◆ **Dataset entries**
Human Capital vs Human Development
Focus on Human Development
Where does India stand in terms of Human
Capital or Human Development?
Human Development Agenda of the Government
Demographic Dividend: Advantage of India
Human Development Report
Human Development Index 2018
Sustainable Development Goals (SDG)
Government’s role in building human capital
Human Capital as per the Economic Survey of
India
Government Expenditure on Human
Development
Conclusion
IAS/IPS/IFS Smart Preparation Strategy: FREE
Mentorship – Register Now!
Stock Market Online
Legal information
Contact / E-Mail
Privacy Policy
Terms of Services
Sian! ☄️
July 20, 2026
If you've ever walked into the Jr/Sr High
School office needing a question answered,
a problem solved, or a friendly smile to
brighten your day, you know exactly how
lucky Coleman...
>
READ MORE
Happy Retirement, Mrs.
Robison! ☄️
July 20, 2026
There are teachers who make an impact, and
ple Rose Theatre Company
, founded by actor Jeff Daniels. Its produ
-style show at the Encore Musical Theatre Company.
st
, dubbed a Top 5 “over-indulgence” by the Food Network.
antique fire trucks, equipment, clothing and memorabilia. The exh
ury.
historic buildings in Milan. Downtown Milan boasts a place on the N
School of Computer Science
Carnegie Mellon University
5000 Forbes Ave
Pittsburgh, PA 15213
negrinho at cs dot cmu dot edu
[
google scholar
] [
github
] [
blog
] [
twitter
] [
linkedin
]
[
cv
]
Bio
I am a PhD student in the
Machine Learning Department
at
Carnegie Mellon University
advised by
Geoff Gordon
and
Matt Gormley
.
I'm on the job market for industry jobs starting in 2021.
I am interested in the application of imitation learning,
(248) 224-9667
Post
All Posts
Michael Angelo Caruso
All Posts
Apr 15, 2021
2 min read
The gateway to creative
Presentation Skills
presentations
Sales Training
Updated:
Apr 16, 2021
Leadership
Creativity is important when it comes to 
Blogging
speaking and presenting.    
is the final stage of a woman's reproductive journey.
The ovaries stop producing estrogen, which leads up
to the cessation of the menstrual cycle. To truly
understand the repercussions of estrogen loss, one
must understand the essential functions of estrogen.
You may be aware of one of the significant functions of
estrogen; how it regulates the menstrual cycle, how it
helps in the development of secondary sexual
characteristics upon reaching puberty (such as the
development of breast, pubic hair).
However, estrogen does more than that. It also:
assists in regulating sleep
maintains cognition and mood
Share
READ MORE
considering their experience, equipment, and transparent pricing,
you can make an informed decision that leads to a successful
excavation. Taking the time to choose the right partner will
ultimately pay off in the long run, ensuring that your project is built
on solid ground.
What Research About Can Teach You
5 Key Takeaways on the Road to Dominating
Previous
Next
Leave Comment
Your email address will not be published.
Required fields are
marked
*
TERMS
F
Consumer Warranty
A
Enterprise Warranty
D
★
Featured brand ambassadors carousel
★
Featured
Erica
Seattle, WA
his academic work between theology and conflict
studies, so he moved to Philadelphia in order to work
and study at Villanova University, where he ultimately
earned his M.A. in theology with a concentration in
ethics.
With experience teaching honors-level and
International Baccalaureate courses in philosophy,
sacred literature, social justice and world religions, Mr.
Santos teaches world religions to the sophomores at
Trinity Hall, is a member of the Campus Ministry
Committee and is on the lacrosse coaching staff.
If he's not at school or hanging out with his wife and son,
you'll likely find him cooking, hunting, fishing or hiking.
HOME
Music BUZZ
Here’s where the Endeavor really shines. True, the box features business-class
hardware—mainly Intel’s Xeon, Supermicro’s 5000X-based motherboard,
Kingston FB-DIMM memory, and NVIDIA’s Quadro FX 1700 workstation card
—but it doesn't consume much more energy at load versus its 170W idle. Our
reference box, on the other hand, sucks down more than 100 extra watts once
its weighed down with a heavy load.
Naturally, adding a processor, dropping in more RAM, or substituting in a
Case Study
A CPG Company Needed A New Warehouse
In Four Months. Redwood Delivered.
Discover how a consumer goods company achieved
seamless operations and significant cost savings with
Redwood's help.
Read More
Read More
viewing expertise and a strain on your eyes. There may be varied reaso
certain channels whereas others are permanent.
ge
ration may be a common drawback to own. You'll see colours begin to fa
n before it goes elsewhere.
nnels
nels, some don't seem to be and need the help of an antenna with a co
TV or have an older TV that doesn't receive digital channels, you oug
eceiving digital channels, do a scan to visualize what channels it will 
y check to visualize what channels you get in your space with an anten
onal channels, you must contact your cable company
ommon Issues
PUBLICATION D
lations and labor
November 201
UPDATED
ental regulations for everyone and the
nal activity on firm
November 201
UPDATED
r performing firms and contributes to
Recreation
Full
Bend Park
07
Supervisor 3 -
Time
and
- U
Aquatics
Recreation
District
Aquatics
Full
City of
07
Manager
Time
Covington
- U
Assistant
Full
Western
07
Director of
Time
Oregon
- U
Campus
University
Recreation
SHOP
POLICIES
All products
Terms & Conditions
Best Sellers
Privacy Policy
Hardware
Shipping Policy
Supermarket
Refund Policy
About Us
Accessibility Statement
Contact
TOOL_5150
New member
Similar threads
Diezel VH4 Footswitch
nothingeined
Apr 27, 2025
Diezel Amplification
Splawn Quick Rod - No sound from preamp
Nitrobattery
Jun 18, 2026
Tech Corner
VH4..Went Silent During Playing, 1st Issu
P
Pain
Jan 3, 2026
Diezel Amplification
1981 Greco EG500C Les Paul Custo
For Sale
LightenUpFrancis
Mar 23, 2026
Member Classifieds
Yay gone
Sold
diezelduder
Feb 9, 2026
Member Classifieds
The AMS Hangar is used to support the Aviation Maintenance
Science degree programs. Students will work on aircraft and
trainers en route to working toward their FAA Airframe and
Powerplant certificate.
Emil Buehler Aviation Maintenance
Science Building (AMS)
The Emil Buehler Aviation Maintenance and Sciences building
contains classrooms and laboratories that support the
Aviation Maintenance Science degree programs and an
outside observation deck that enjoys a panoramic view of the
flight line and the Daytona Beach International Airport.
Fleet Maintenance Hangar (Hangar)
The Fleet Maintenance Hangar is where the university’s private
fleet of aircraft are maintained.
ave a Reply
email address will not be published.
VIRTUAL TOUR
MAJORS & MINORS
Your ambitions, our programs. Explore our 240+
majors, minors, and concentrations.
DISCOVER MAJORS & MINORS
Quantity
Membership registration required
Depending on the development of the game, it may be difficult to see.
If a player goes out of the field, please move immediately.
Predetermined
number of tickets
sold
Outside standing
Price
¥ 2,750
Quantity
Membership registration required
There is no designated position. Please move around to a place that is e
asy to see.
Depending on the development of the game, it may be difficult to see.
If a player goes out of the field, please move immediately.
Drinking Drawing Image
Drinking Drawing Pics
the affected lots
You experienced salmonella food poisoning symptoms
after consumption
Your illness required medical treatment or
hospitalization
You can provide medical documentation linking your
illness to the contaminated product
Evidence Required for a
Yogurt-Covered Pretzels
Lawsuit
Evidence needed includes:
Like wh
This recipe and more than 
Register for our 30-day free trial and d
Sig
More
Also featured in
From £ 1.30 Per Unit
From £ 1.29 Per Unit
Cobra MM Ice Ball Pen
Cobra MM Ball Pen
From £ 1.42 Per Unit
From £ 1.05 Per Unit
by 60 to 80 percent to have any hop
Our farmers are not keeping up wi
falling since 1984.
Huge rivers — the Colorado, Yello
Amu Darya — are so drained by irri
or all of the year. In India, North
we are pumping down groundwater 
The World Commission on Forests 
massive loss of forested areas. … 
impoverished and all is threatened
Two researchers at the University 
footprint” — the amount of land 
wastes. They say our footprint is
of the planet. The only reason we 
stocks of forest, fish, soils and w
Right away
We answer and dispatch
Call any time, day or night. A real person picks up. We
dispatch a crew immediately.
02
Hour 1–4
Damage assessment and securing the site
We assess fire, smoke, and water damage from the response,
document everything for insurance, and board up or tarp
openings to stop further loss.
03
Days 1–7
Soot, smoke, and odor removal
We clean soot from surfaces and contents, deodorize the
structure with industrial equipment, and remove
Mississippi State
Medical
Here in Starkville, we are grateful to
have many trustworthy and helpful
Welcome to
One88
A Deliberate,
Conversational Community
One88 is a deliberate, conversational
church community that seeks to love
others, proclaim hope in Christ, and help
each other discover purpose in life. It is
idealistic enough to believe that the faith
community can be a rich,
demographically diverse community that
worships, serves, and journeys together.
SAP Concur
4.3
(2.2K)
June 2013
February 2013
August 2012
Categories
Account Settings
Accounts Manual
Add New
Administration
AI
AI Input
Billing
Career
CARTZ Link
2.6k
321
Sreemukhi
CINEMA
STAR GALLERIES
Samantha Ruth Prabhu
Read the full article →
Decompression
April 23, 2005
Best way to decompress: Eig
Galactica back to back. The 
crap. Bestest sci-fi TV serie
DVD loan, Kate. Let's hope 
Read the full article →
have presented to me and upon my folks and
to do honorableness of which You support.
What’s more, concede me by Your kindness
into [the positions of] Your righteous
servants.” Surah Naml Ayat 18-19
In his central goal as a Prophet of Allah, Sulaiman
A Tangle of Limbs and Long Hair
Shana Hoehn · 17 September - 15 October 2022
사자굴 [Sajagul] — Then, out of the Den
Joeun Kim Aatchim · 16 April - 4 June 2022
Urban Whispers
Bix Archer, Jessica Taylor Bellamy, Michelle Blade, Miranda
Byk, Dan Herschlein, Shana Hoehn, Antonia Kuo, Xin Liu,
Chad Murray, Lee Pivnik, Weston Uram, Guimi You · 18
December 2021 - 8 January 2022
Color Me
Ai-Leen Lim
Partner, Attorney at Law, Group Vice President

◆ **Exercise requirements**
Search the records for the word "fire". Copy each line where it appears.

◆ **Finished task**
antique fire trucks, equipment, clothing and memorabilia. The exh
We assess fire, smoke, and water damage from the response,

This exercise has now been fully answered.